In Bangladesch entfaltet sich nun die öffentliche Debatte über die „Demokratiefähigkeit“ der bangladeschischen Gesellschaft. So fragt der bengalische Journalist Shabidul Islam: „Is democracy ready for us?“ Kann sie funktionieren in einem Land, in dem über 80 Prozent der Bevölkerung Analphabeten sind; in dem zwei Drittel der Bevölkerung, über 80 Millionen Menschen, zum bäuerlichen landlosen Proletariat zählt; und in dem regelmäßig Wirbelstürme und Überflutungen Tod und Zerstörung verursachen — und wo erst vor zwei Monaten bei einem Wirbelsturm über 150.000 Menschen starben?

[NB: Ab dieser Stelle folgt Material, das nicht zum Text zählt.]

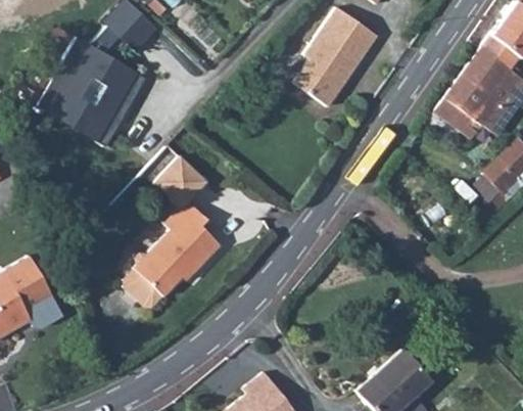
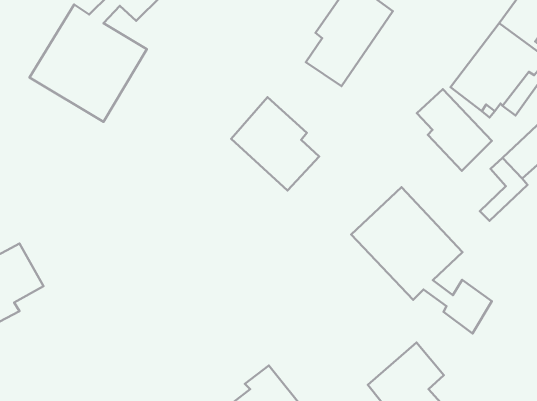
building: none -> [417,89,492,171]
building: none -> [231,97,319,190]
building: [115,156,219,312] -> none
building: none -> [351,187,492,333]

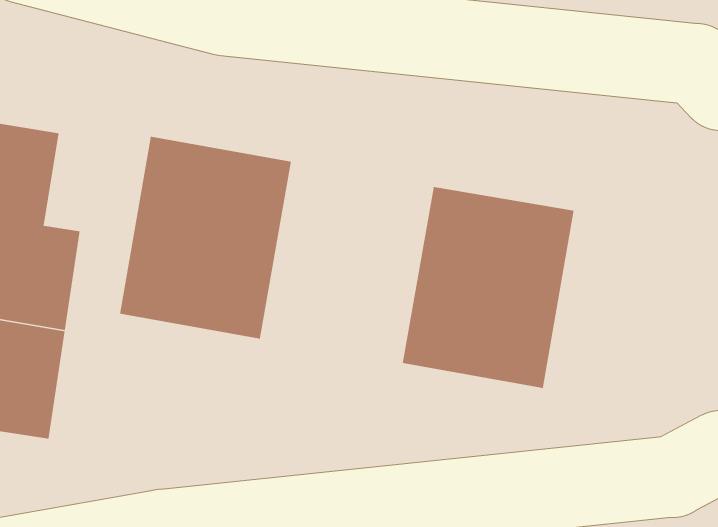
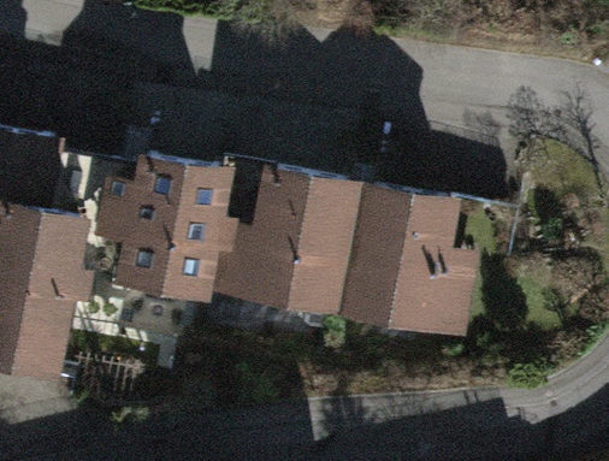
building: none -> [232,161,372,325]

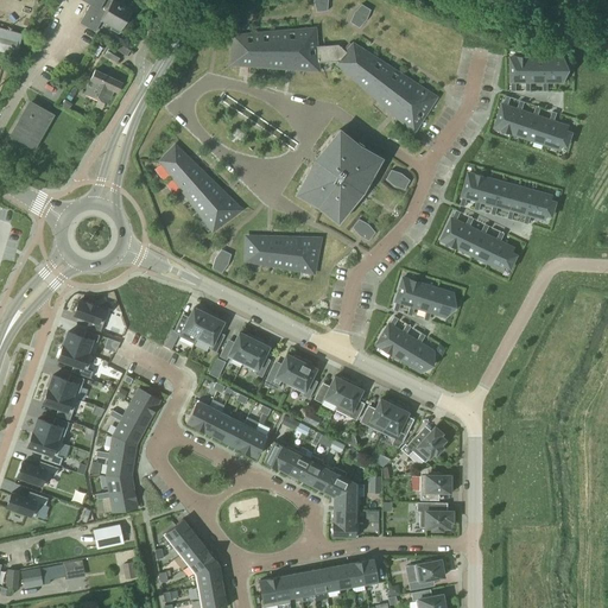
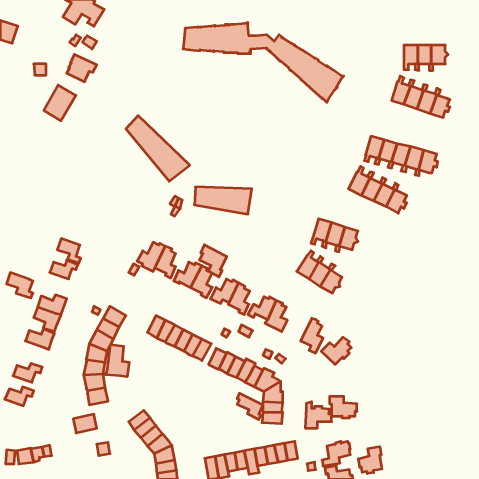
building: [13,101,53,146] -> [44,85,76,121]
building: [300,132,380,220] -> none
building: none -> [200,245,227,277]
building: [59,344,93,376] -> [7,273,33,298]
building: [360,398,395,431] -> none
building: [28,431,63,464] -> none
building: none -> [106,345,129,377]
building: [420,466,454,499] -> [305,402,332,428]
building: none -> [237,393,263,420]
building: none -> [358,447,382,474]

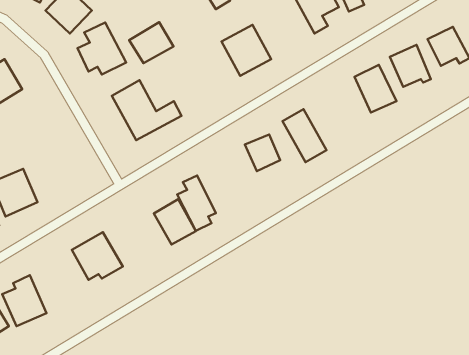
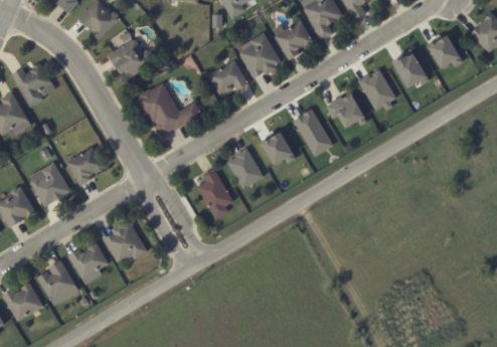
building: none -> [272,19,315,59]
building: [129,22,174,63] -> [208,58,248,96]
building: none -> [327,92,367,129]
building: none -> [65,146,105,186]
building: [154,199,196,245] -> [226,147,265,188]
building: none -> [68,242,109,284]

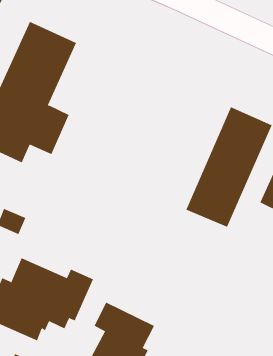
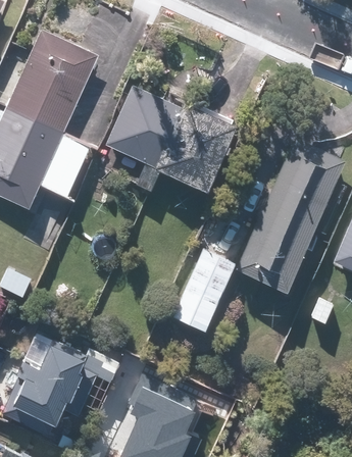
building: none -> [104,86,242,193]
building: none -> [171,248,237,332]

Wenn unter Demokratie Abwesenheit von staatlichem Terror, manipulierten Wahlen, Zensur und diktatorischer Alleinherrschaft verstanden würde, müsse die Frage bejaht werden, meint Shahidul Islam zuversichtlich und warnt zugleich vor zu großen Hoffnungen. „Großbritanien ist über 700 Jahre alt, die USA über 200, Kanada über 100 Jahre... Mit weniger als 20 Jahren ist Bangladesch im Vergleich dazu gerade erst geboren.“

Für den Politikwissenschaftler der Universität Dhaka, Dr.Harun-or-Rashid, ist die Änderung der Verfassung das Ergebnis eines „neunjährigen Kampfes gegen das Regime der militärischen-bürokratischen Elite unter der Führung General Ershads. „Diesmal besteht die Möglichkeit, ein ziviles System einzuführen, das eine Entwicklung einer demokratischen Kultur einleiten kann.“ Allerdings gehe es im Moment um die Einführung der politischen Demokratie. „Es kann keine Zweifel geben, daß die ökonomische Demokratie noch in ferner Zukunft liegt.“

Der Bengale Philip Gain, Mitarbeiter der größten und einflußreichsten Menschenrechtsorganisation Bangladeschs, des „Coordinating Council for Human Rights“ in Bangladesch, glaubt, daß „es in der Armee Leute gibt, die gesehen haben, daß die Armeeherrschaft das Land ruiniert hat. Falls die großen Parteien aber erneut nur reine Machtpolitik betreiben und sich gegenseitig bekämpfen, könnte die Armee erneut die Herrschaft an sich reißen.“

Dezentralisierung der Korruption?

In den letzten Jahren war es ein offenes Geheimnis, daß die Regierung die offiziellen Erntestatistiken fälschte, um mit dem Verweis auf niedrige Ernteerträge die hohe Nahrungsmittelhilfe, mit der überwiegend die einflußreichen Bevölkerungsgruppen zufrieden gestellt wurden, zu rechtfertigen. „Parteipolitik“ und die Ablösung von Regierungen wird von Sozialwissenschaftlern der Universität Dhaka durch die „Rotation der Elite um die Geldtöpfe der Entwicklungshilfe“ erklärt und beschrieben. Der Demokratisierungsprozeß der letzten Monate könnte jedoch Bevölkerungskreise, Industriearbeiter, arme und landlose Bauern, die sich bis jetzt nicht in die „nationale Politik“ eingemischt haben, ermuntern, dies zu tun.